風のトポスノート710
「意味」の運動を出発させること
2009..7.6

 

 

   伊丹/結局切れてる切れてないか、ということですよね えーー父親が
   出現しないから母子が切れない、母子が切れないから自他が切れてい
   ない、従っていつまでも自他未分化であり、対決ということを枠組み
   として持っていない。だから過去との十全な対決なしで思想を摂取す
   る。摂取した思想も、現実と十全に対決させて、それによって検証し
   ていくことをしない。

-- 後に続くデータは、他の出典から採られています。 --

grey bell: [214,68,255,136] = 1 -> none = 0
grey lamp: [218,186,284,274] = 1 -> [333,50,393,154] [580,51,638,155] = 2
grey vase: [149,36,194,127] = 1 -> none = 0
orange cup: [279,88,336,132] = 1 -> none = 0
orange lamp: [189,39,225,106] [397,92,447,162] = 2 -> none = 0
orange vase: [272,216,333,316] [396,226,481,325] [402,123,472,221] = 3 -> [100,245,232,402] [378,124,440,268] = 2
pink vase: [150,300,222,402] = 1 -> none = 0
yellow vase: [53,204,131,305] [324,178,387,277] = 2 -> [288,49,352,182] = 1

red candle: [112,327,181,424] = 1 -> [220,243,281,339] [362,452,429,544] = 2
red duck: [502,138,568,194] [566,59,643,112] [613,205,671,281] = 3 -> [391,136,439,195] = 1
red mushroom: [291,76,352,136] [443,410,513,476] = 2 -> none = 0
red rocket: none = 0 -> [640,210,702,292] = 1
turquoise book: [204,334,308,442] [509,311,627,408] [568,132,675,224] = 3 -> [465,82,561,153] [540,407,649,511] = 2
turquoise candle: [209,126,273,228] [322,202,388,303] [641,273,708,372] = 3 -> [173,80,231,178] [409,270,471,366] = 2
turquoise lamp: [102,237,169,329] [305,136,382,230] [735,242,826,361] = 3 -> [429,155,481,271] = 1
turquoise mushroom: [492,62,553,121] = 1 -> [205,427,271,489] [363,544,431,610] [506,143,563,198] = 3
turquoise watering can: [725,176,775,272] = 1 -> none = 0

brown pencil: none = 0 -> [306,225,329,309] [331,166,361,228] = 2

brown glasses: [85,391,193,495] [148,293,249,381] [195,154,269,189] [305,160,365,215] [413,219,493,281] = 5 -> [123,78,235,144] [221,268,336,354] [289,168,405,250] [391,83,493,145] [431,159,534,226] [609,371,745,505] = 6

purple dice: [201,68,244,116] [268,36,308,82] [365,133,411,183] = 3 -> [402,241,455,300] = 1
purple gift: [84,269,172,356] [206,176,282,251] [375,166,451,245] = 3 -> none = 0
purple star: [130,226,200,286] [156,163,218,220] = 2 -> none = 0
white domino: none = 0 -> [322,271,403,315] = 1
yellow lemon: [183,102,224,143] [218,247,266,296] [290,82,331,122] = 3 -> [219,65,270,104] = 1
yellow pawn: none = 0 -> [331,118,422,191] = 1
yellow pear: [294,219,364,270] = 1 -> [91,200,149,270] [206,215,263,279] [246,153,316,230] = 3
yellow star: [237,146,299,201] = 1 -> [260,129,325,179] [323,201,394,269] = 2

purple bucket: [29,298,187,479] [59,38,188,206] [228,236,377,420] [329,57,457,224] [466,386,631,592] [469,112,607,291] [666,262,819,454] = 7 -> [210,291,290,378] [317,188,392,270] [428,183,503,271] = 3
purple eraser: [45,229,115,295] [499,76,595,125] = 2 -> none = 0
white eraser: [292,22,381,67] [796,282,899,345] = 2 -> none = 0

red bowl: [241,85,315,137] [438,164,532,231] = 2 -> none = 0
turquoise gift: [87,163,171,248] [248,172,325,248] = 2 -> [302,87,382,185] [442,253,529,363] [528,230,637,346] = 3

結局母子関係的な心の枠組みが、現実と思想と
   をすっぱり切ることを許さないんですね。切れないから、断絶もなき
   ゃ、対決もなきゃ、その緊張関係を通じて行われる内面化というもの
   もないわけで、従って、意味の運動が出発しない。
   (佐々木孝次+伊丹十三『快の打ち出の小槌』朝日出版社/P. 261-262)

マタイ福音書にこうある。
「わたしが来たのは地上に平和をもたらすためだ、と思ってはならない。
平和ではなく、剣をもたらすために来たのだ。」

キリストのもたらす剣は血縁関係を切る剣でもある。
日本でいえば、自他未分のままを容認する母子の融合を切る剣である。
つまり、その剣によって成立する断絶や対決によって
はじめて内面化が可能となり、「個」が成立する。
そして、その「個」の成立によって「愛」への道が開かれる。
そして、「意味の運動」も、「歴史」もそこから出発する。

シュタイナーの示唆した精神科学やキリスト認識を得るためにも、
そのことは基本的な前提として必要な段階であり、
それなしでは、まさに言葉通り、なにも始まらない。
「意味の運動」も、「歴史」も始まることができないのだ。

天と地を理解するためには、
まず天と地を分かたねばならないし、
天と地を結ぶためにも、
結ぶ前提として、
天は天とならねばならないし、
地は地とならねばならない。

愛するためには、剣が必要である。
我と汝のあいだに剣が必要である。
母子融合的関係を切り裂く剣が必要である。
そして我と汝は愛することができるし、
母と子は、他者となることで、
個と個として友愛的な関係をむすぶことができる。